Galván quitó el brazo de Marina sobre su pecho. Por un instante se incorporó y se le quedó viendo. Cuando dormía era un alma en paz, un descanso para un cuerpo demasiado nervioso. Parecía una mujer en coma, una fatalidad que había incrementado su belleza: el cabello sobre la almohada y la nariz hacia el techo.
Así quería recordarla. Esa noche y el día del paseo a la feria de antiguedades, un domingo. Ambos terminaron comprando los objetos más absurdos: una bacinilla antigua y él una herradura, sin objeto de superstición.
Ahora la historia llegaba a su fin.
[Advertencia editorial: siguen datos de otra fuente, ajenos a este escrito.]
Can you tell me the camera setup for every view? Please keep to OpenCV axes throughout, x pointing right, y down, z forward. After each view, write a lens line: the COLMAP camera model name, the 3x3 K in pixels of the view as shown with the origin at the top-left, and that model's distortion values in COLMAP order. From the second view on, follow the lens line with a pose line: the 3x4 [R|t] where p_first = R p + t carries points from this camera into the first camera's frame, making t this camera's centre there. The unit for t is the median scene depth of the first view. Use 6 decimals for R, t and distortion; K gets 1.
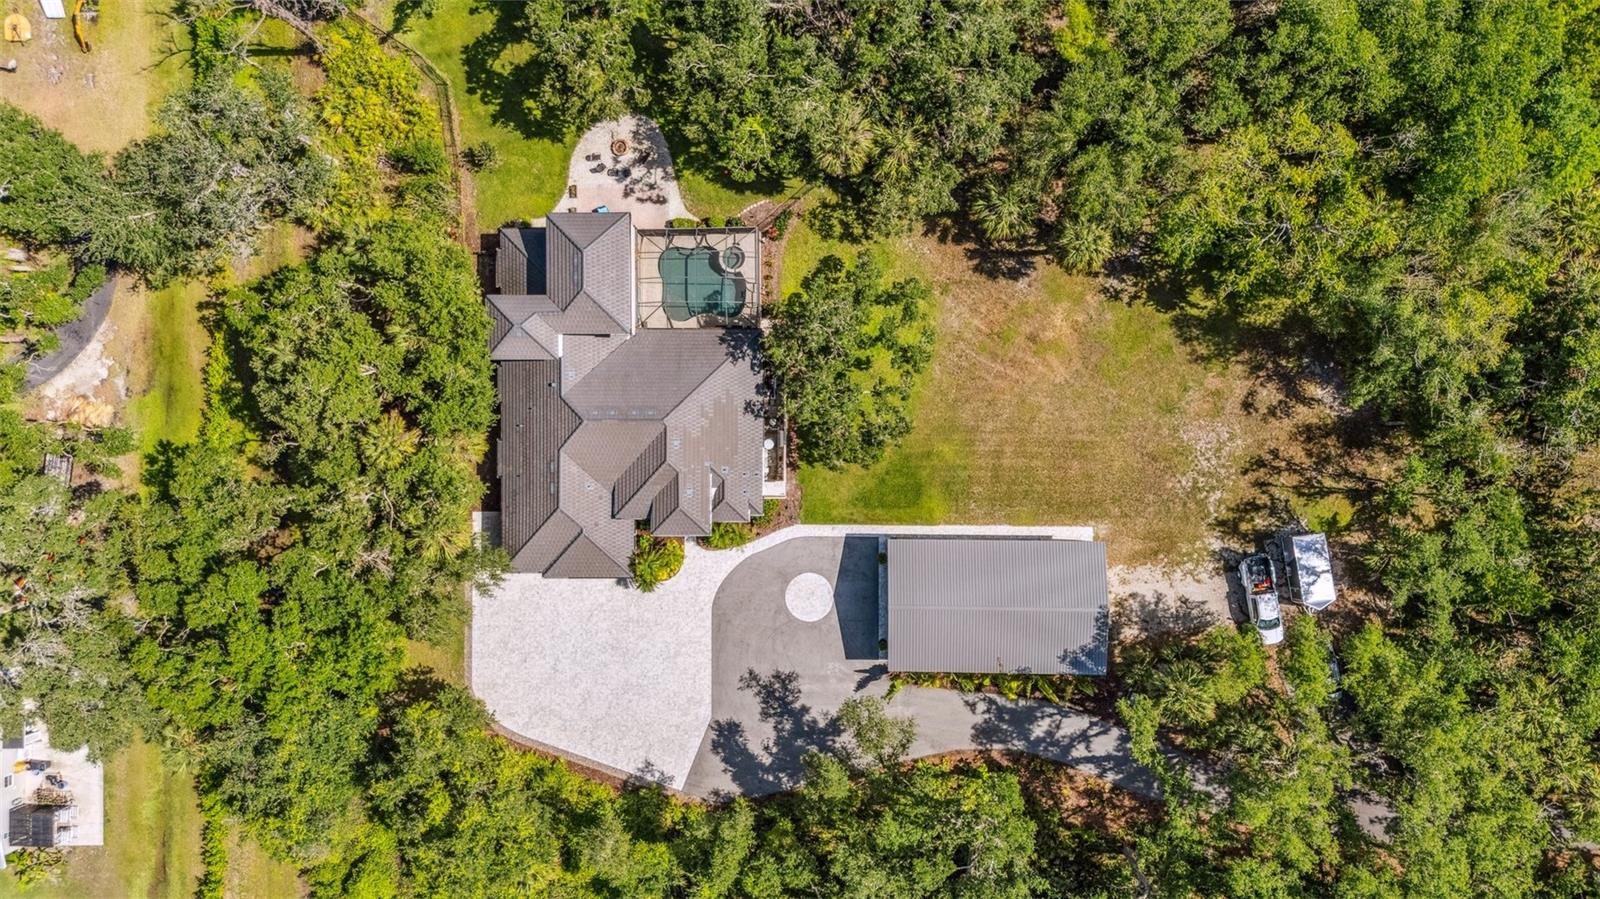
lens RADIAL K [[1163.8, 0, 800.0], [0, 1163.8, 449.5], [0, 0, 1]] dist [0.101344, -0.132839]
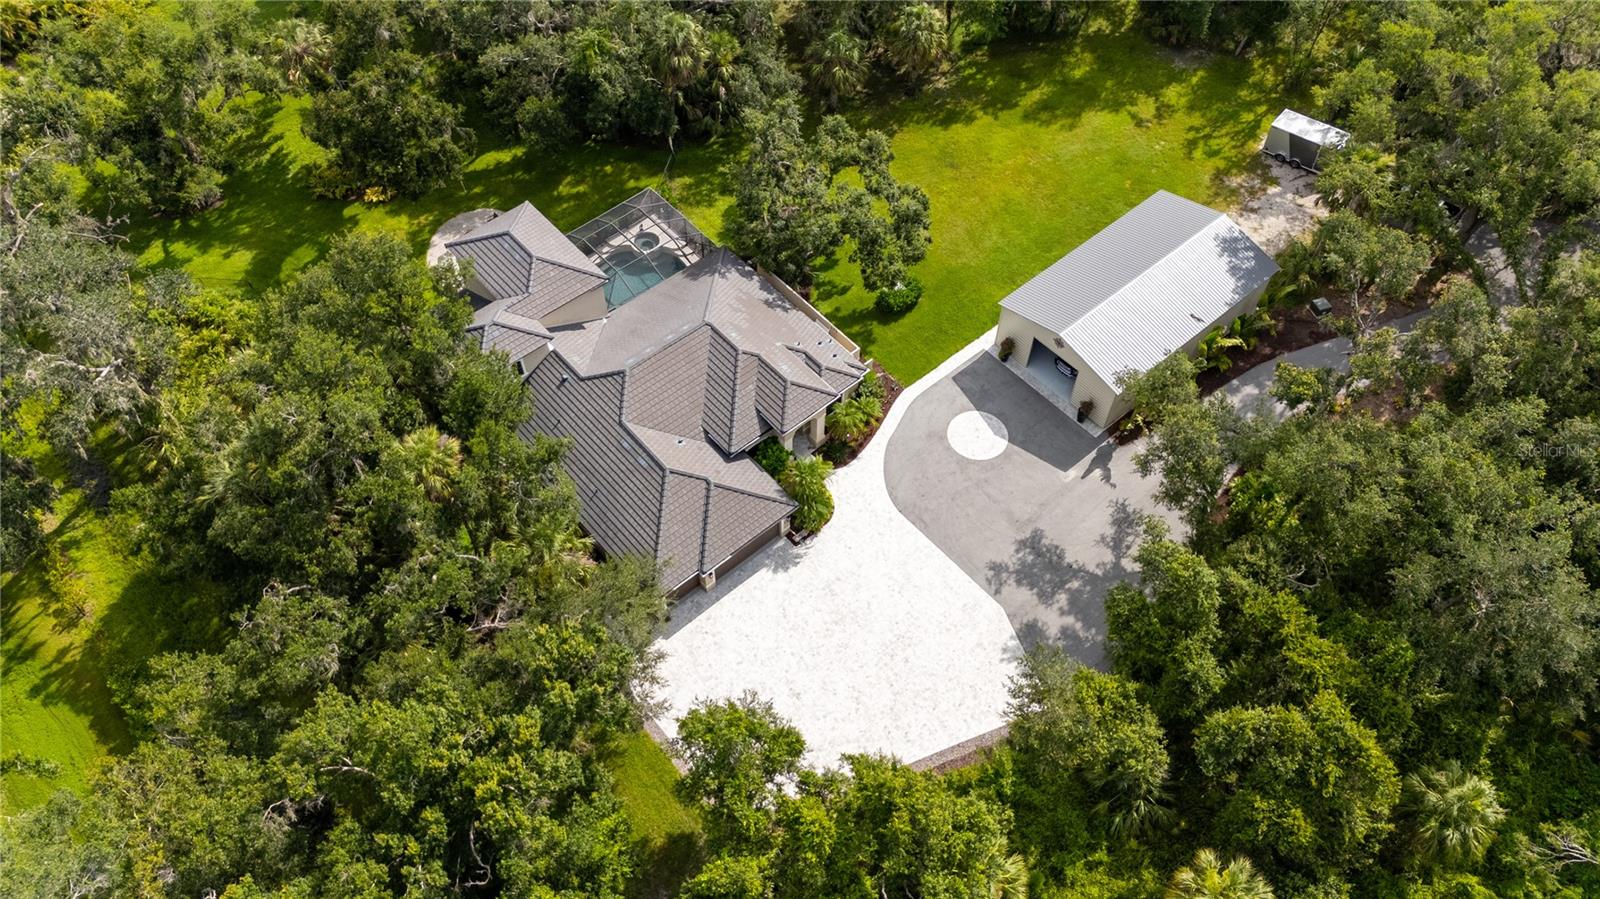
lens RADIAL K [[1144.1, 0, 800.0], [0, 1144.1, 449.5], [0, 0, 1]] dist [0.074067, -0.001860]
pose [[0.754526, -0.510833, 0.411995, -0.414389], [0.655705, 0.612863, -0.440965, 0.400606], [-0.027236, 0.602867, 0.797377, 0.380164]]
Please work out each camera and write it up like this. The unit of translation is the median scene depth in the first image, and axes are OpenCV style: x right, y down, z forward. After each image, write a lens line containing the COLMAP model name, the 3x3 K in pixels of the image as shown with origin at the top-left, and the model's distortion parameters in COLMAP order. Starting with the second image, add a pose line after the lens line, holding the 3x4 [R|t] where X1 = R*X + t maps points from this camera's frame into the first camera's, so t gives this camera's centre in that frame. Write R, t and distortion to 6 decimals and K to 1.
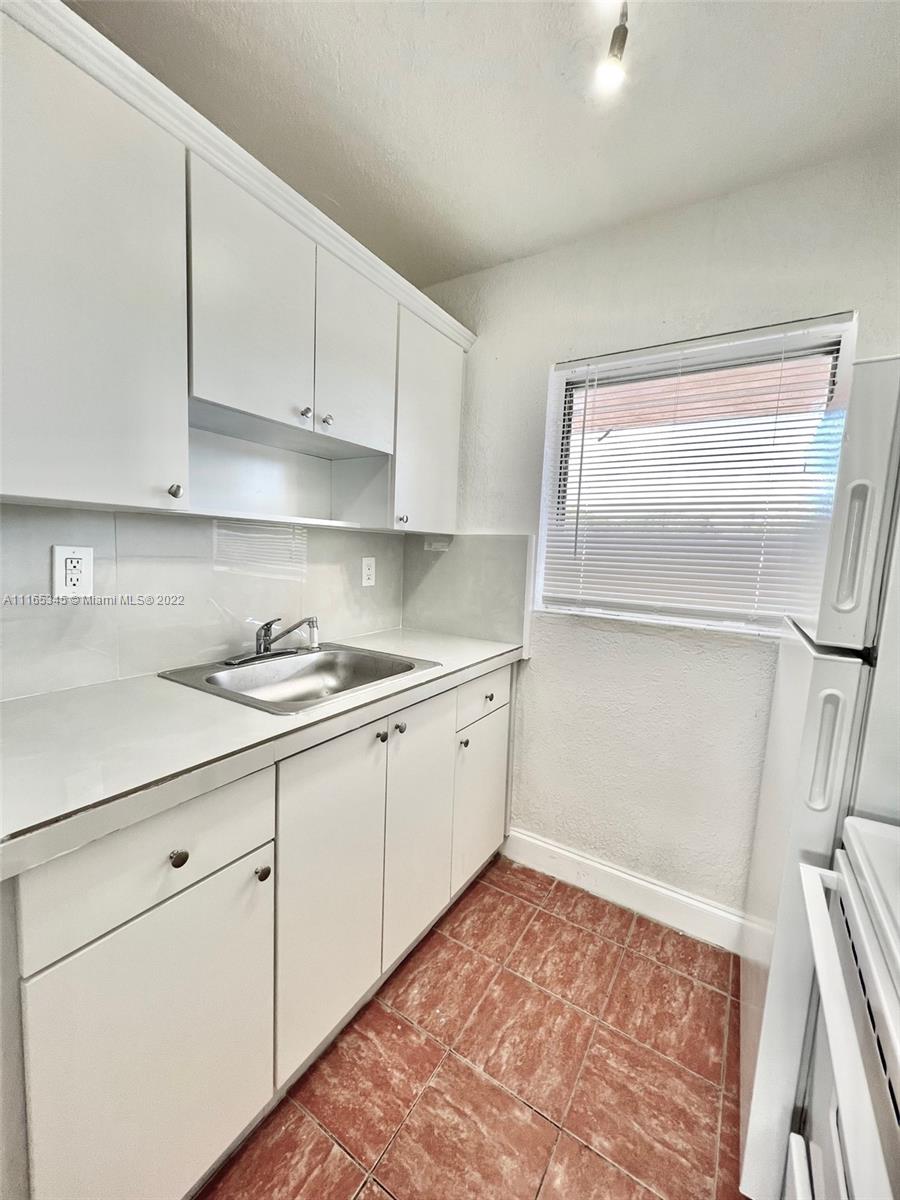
lens RADIAL K [[479.3, 0, 451.4], [0, 479.3, 600.8], [0, 0, 1]] dist [-0.001465, 0.000613]
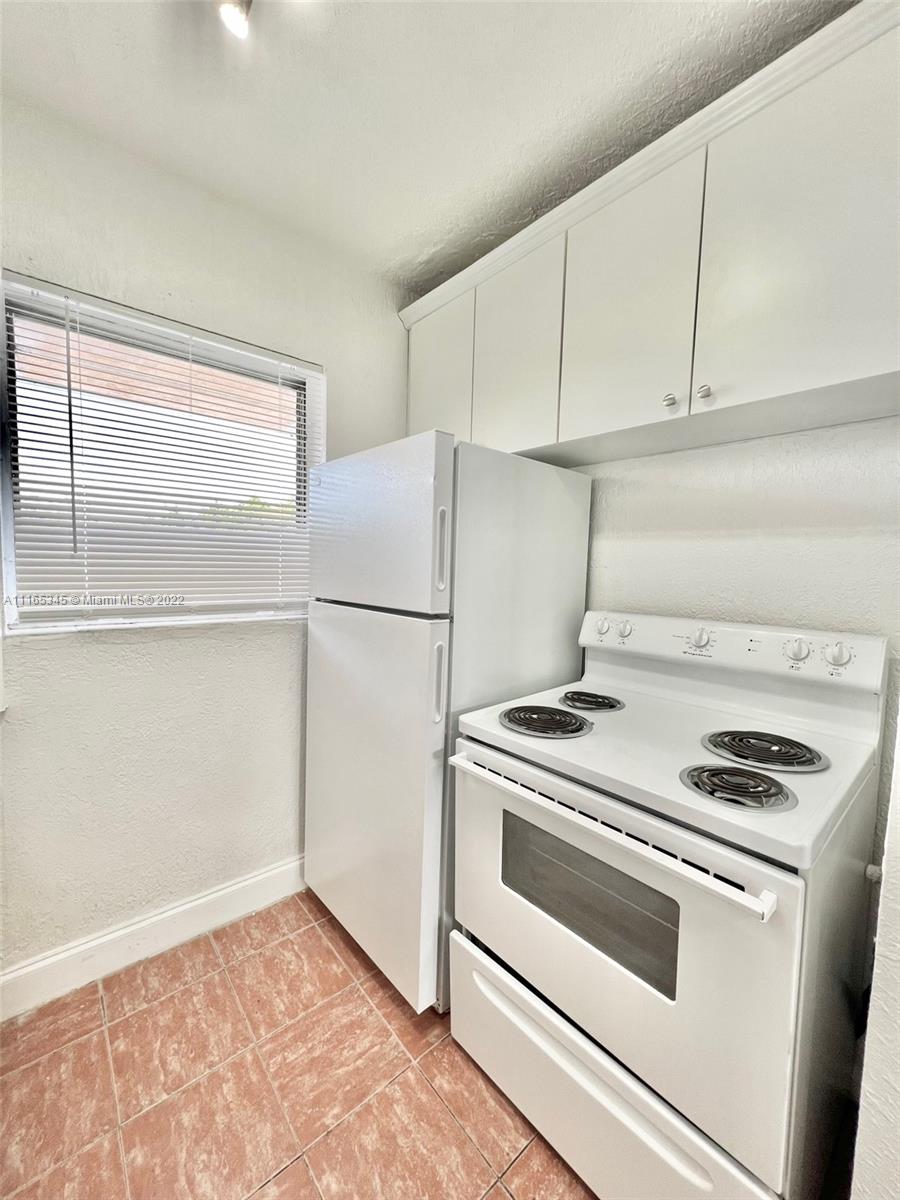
lens RADIAL K [[479.3, 0, 451.4], [0, 479.3, 600.8], [0, 0, 1]] dist [-0.001465, 0.000613]
pose [[0.292195, -0.111668, 0.949817, -0.334167], [0.086237, 0.992190, 0.090121, -0.042310], [-0.952463, 0.055576, 0.299543, 0.258532]]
Galván estaba cansado de la mujer excéntrica a pesar de su sonrisa y de su cabello y de los pequeños detalles. Quería a alguien normal o banal, con una voz más estridente. Era tiempo de cambiar, de tener otro perfume en las camisas y otro pelo que acariciar.
Sin embargo, sabía que el rompimiento sería un evento devastador. Pero no quería más a esa intrusa en su casa, ni en su sofá-cama. Detestaba meditar tanto en decisiones de esta índole. Tomó una copa de vino que llenó burdamente. Abrió la ventana de la habitación. El viento entró y heló los hombros de Marina.
Ella a penas pudo abrir los ojos cuando vio que Galván le lanzó contra su rostro la camisa y le dijo:"vístete y sal".